# New Ghost Approach



## heresjohnny (Feb 15, 2006)

I wanted to do something different for a ghost prop instead of a Flying Crank Ghost. After some experimenting, here is what I ended up with. I hope you like it.


----------



## IMU (Apr 8, 2009)

Looks nice ... how did you get the arms to move?


----------



## NickG (Sep 12, 2006)

very interesting. Looks like multiple movements there.


----------



## Demon Dog (Mar 30, 2009)

That's great! The motion and tattered & layered look are awesome.


----------



## The Creepster (Sep 18, 2009)

I like that movement better then the traditional FCG...more realistic, fluid like..arms don't look like to sticks moving under a sheet. Good job


----------



## smileyface4u23 (Apr 1, 2008)

That's really nice - very natural movements!


----------



## Otaku (Dec 3, 2004)

Awesome, HJ! Good to see you back in haunting mode!


----------



## fritz42_male (May 5, 2009)

Don't you just hate it when someone builds an awesome prop like this and doesn't include a howto!


----------



## RoxyBlue (Oct 6, 2008)

Yes, yes, we need a how-to!


----------



## Spooky1 (Aug 25, 2008)

I'd like to know how you did it too!


----------



## ScreamingScarecrow (Oct 1, 2008)

Great Job! That would be a howto I'd put to use!


----------



## DaGhoulies (Oct 11, 2009)

I like it alot! Looks great. As many others, I would love to see a how to on this one. I have been very inerested in obtaining/making an FCG.


----------



## heresjohnny (Feb 15, 2006)

Thanks everyone, glad you like it. The neighborhood kids got a preview in the garage, they really like it. I don't have a how-to, but I will see what I can do about getting some pictures and descriptions together.


----------



## Haunted Bayou (Feb 16, 2007)

That is fantastic. He looks like he is floating around.
FCGs are so passe'. LOL!


----------



## dave the dead (Jan 31, 2007)

nice!


----------



## CreeepyCathy (Mar 28, 2009)

looks great ! love the movement!!!


----------



## fick209 (Aug 31, 2009)

That is one fantastic ghost. Like everyone else, I love the movement. Great job on it.


----------



## Creeper (Nov 7, 2008)

FCG's are passe already and I've yet to make one! 

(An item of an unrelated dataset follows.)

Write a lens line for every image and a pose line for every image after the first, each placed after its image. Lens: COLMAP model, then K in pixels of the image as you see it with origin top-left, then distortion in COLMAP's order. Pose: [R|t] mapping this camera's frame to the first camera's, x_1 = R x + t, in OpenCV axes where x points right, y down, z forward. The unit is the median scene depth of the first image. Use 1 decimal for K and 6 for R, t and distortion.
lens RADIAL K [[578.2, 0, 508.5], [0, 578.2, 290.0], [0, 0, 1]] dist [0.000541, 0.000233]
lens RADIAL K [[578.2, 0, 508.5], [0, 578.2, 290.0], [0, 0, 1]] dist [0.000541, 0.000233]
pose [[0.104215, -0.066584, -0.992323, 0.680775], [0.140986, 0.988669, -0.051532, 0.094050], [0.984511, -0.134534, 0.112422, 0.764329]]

I really like the creepy movement on this.


----------



## nixie (Sep 17, 2008)

Great job! I love the tattered cloak!


----------



## Bone Dancer (Oct 7, 2005)

Excellent job and yes a how-to of some kind is in order. Good job on the vid too.

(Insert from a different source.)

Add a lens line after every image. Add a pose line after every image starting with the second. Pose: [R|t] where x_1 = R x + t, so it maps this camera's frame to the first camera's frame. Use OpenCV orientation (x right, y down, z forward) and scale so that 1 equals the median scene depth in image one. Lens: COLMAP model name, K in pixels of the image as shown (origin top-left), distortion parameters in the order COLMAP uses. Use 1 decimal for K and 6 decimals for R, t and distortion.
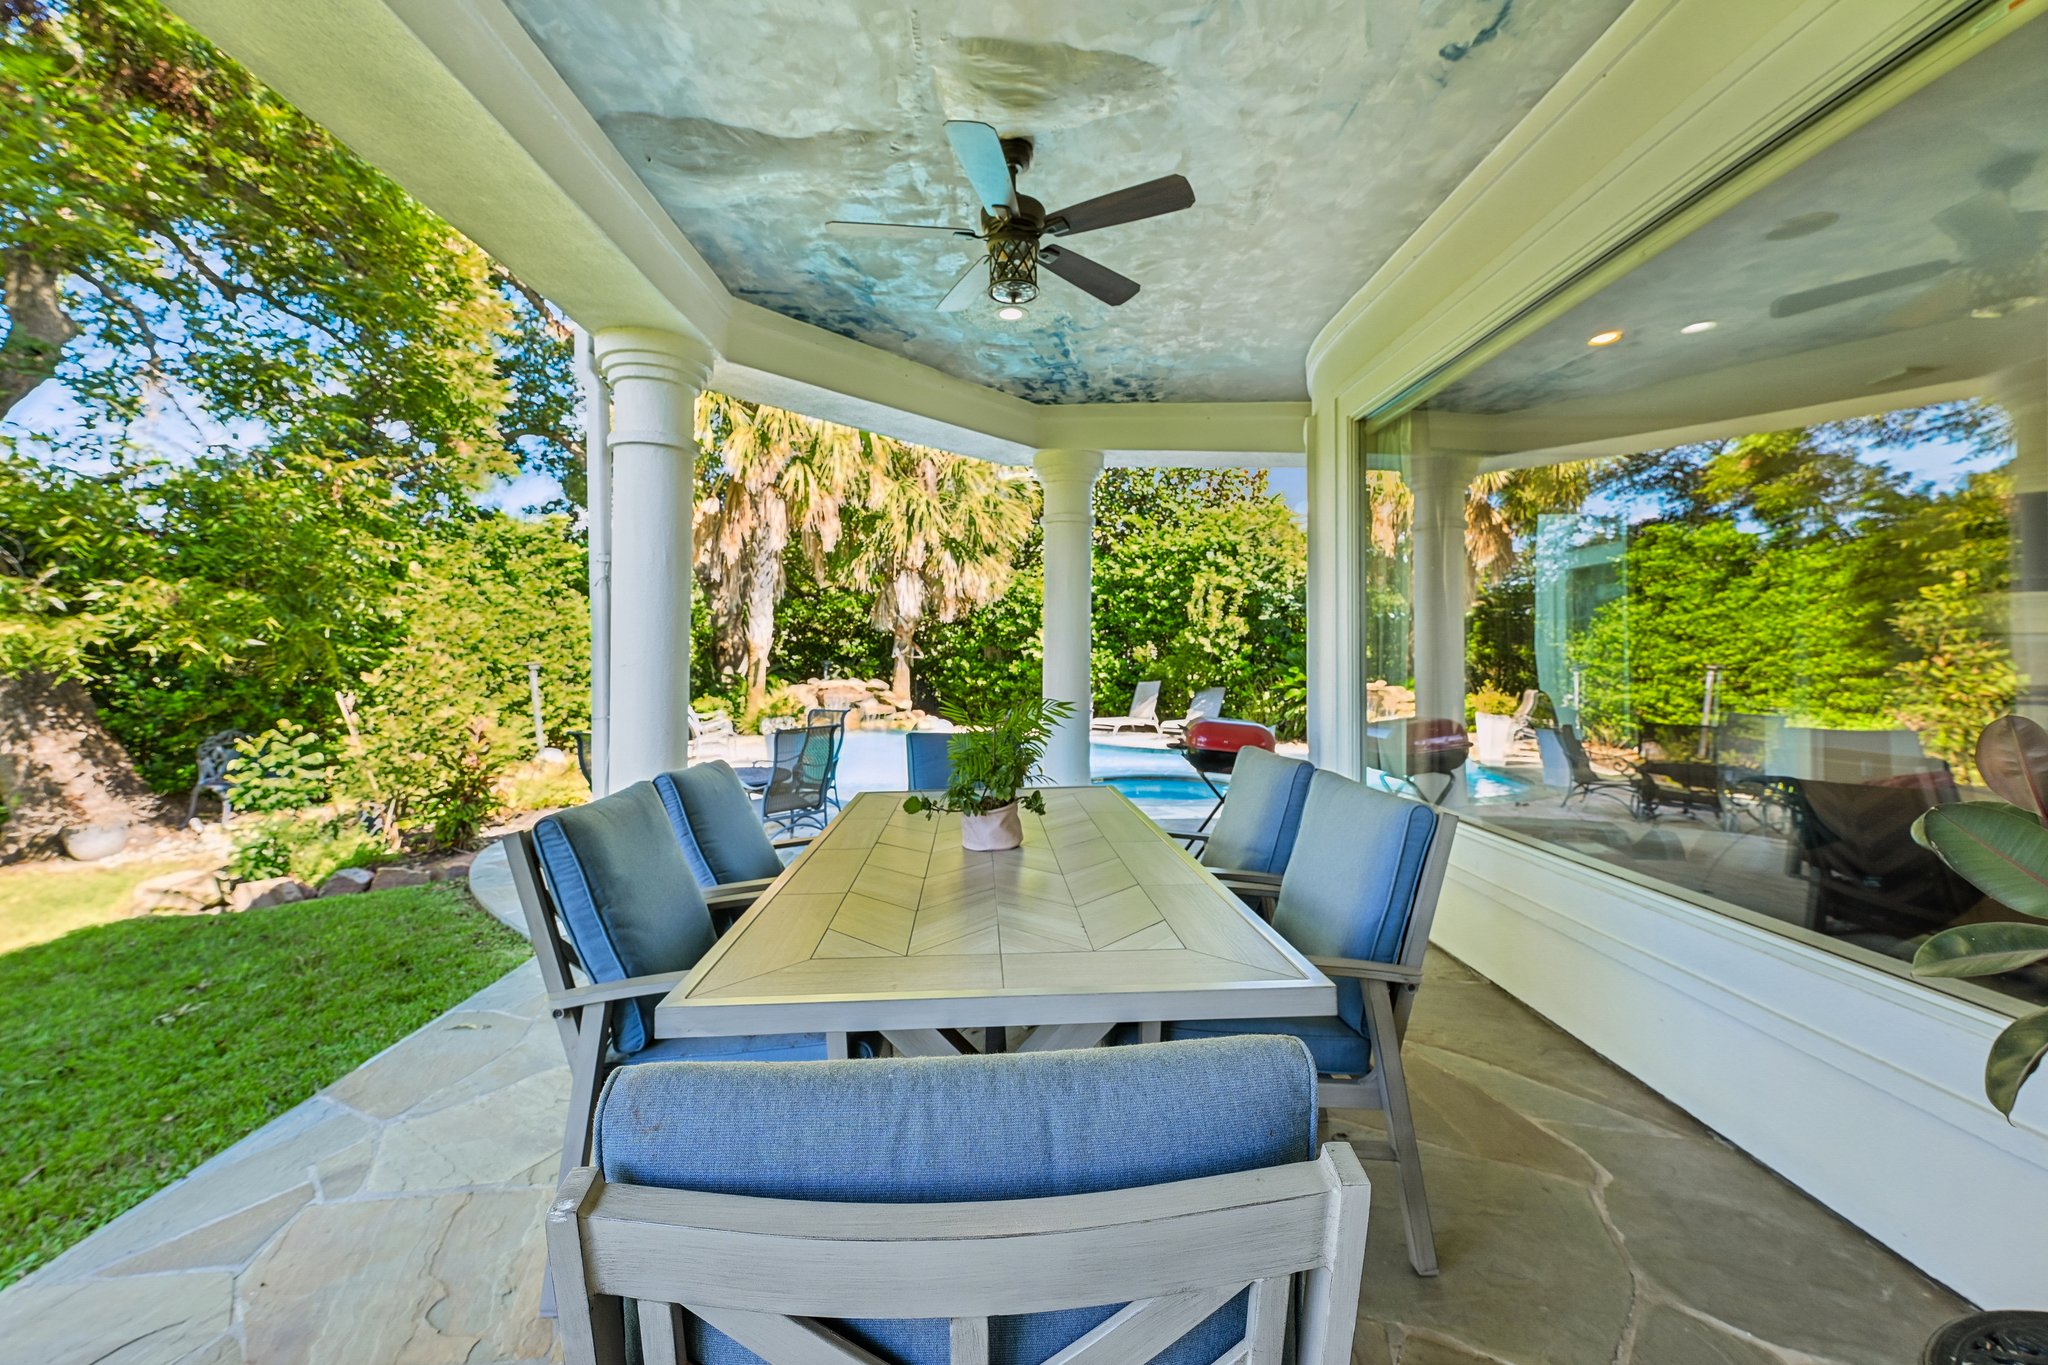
lens RADIAL K [[820.4, 0, 1014.5], [0, 820.4, 647.6], [0, 0, 1]] dist [0.001524, 0.000145]
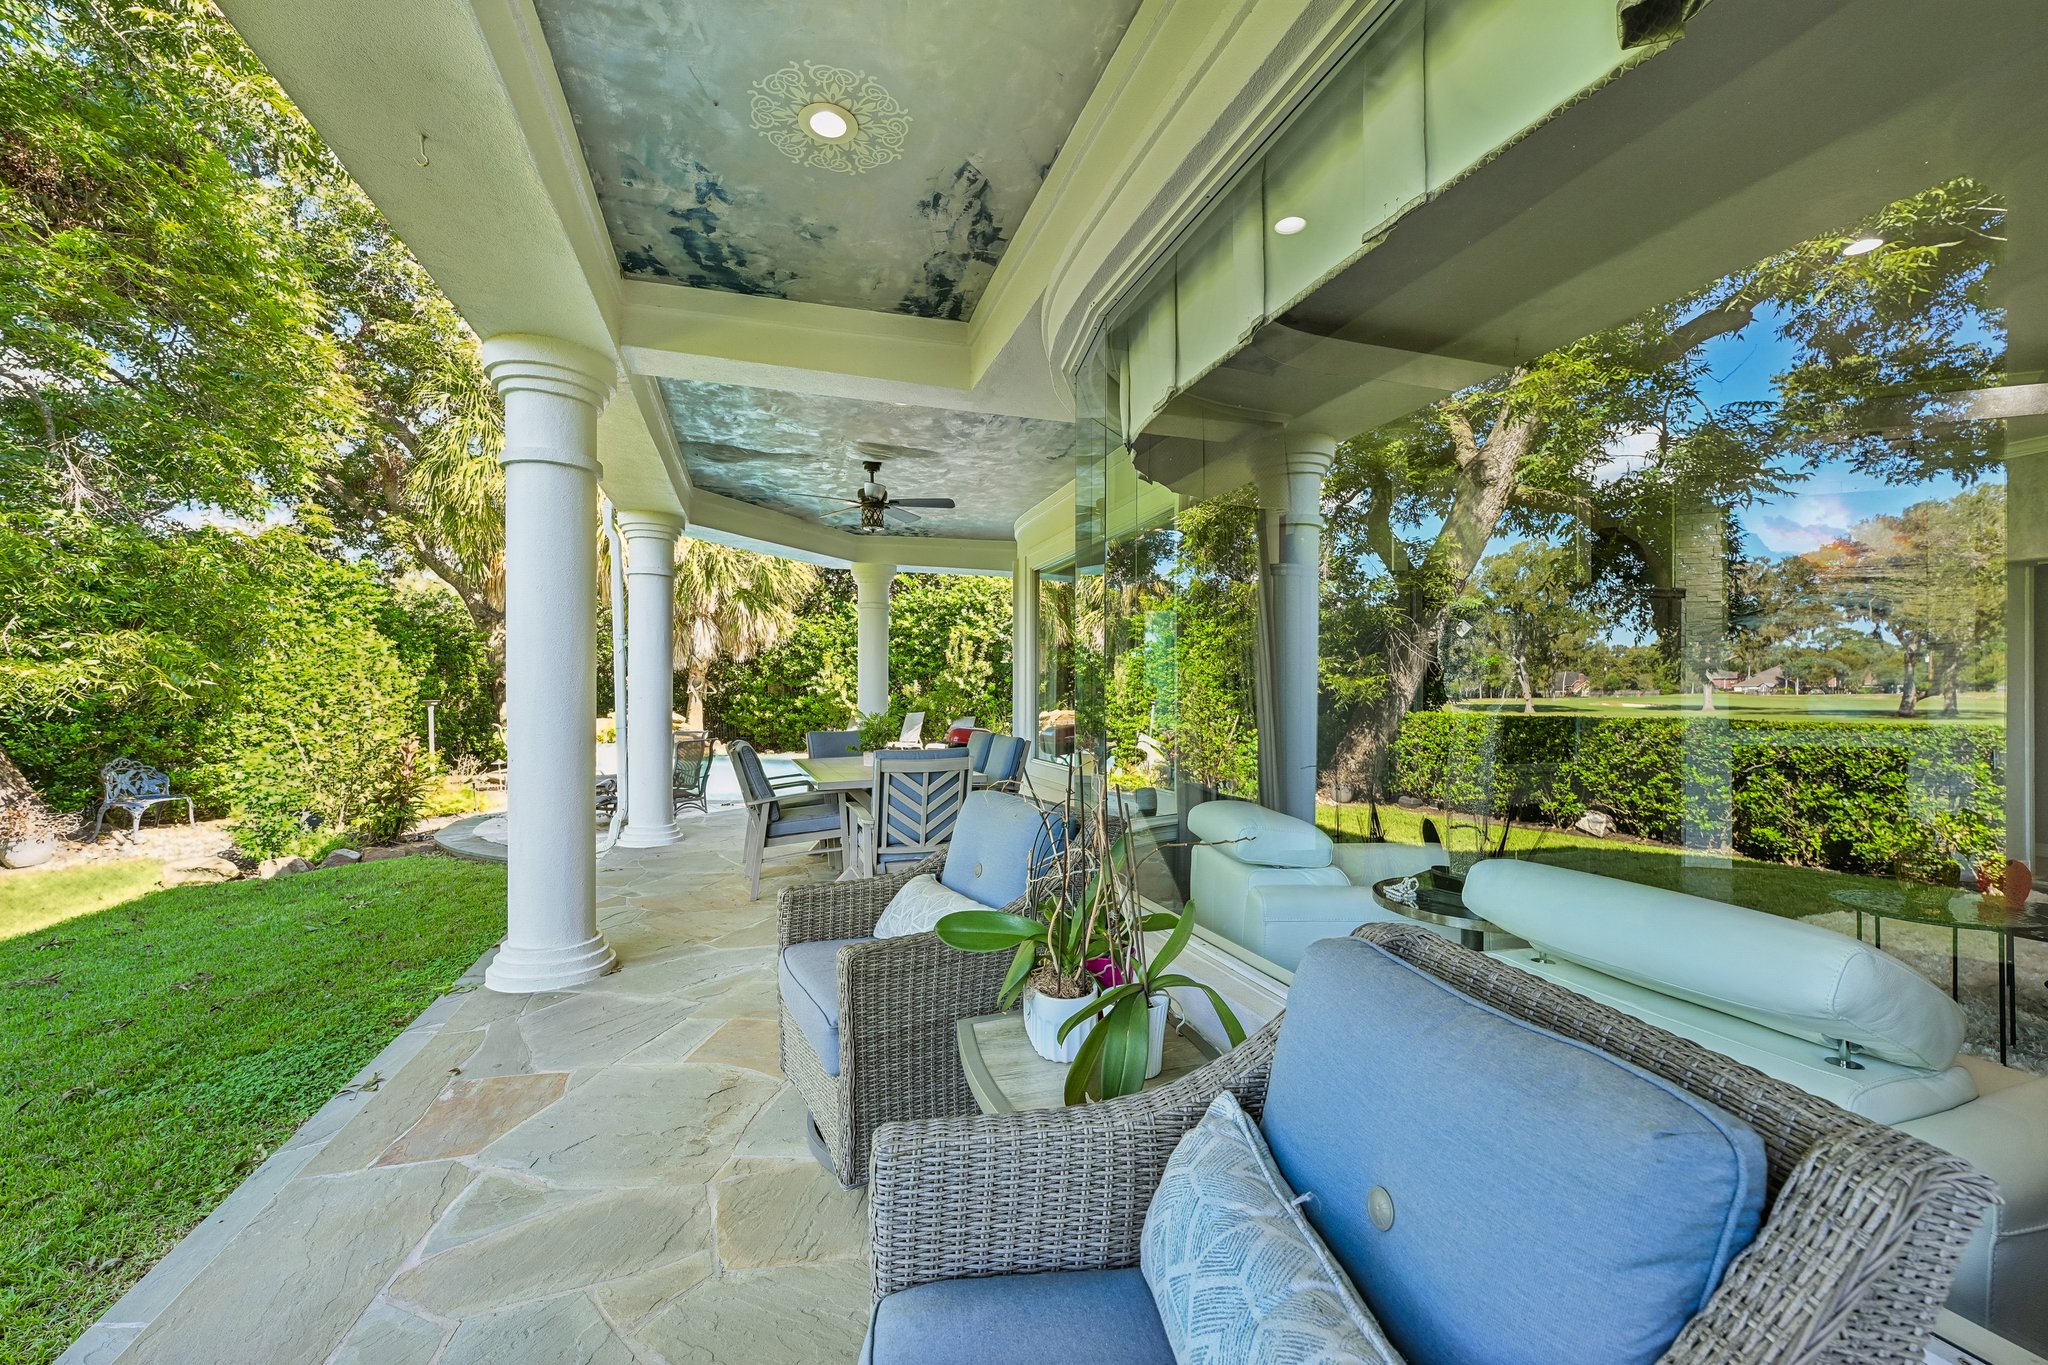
lens RADIAL K [[811.7, 0, 1024.0], [0, 811.7, 682.5], [0, 0, 1]] dist [0.001110, 0.000193]
pose [[0.953689, 0.002563, 0.300783, -0.048435], [-0.002306, 0.999997, -0.001209, -0.002463], [-0.300785, 0.000459, 0.953692, -0.218085]]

I always think it's a bit funny when someone says something has a "natural" movement and it's a ghost or a corpse or some other dead thing. And yes, I know you ment it didn't look mechanical. Just one of those things that haunters say.


----------



## heresjohnny (Feb 15, 2006)

Ghost 2 is finished. Simple talking boris on a pole with some cheese clothe. This guy will greet TOTs as they turn onto the sidewalk leading to my door. Very simple, and I imagine very effective. Ghost 3 is on the workbench, more to come.


----------



## hpropman (Jul 27, 2008)

Ahwwww c'mon stop teasing us! You are killing us! Please post some more pictures. LOL Love it. This will definitely be the new standard for a FCG type prop - you will have to give a name.


----------



## heresjohnny (Feb 15, 2006)

Me, a tease?:googly:

I'll try to start a thread tonight that explains how I did it. Very focused on finishing up some props right now.


----------



## hpropman (Jul 27, 2008)

We are all in the same boat. I may have to cut a prop for time and my wife wanting the bathroom finished. when you can.


----------



## RoxyBlue (Oct 6, 2008)

Better watch out - you're going to earn the title of "Ghost King"


----------



## heresjohnny (Feb 15, 2006)

hpropman said:


> We are all in the same boat. I may have to cut a prop for time and my wife wanting the bathroom finished. when you can.


LOL, Yeah I'm trying to finish up a Master Bathroom remodel myself, all thats left is a little trim work and paint, but it has to wait until after Halloween. Wife grabbed the tools I had in the bathroom and threw them into the garage while I was working on the ghosts over the weekend, guess I know now what she thinks of my current priorities


----------



## Lunatic (Oct 3, 2006)

Wow HJ, I love it. It floats nice and smooooth with just enough arm movement. The fabric was placed perfectly, too. Congrats on the new prop!


----------



## Draik41895 (Oct 25, 2008)

I think we have a new era of FCG upon us,the HJFCG. We might need a better name though


----------



## Scary Godmother (Oct 13, 2007)

I LOVE blacklight ghosts and yours are awesome! I too would like to see how you did it! Love the movement.


----------



## Spooklights (Jul 4, 2006)

I love the ghosts. I'd love to see how they're made, when you have time.


----------



## heresjohnny (Feb 15, 2006)

Thanks everyone for all the compliments, I am glad everyone likes it so much.


----------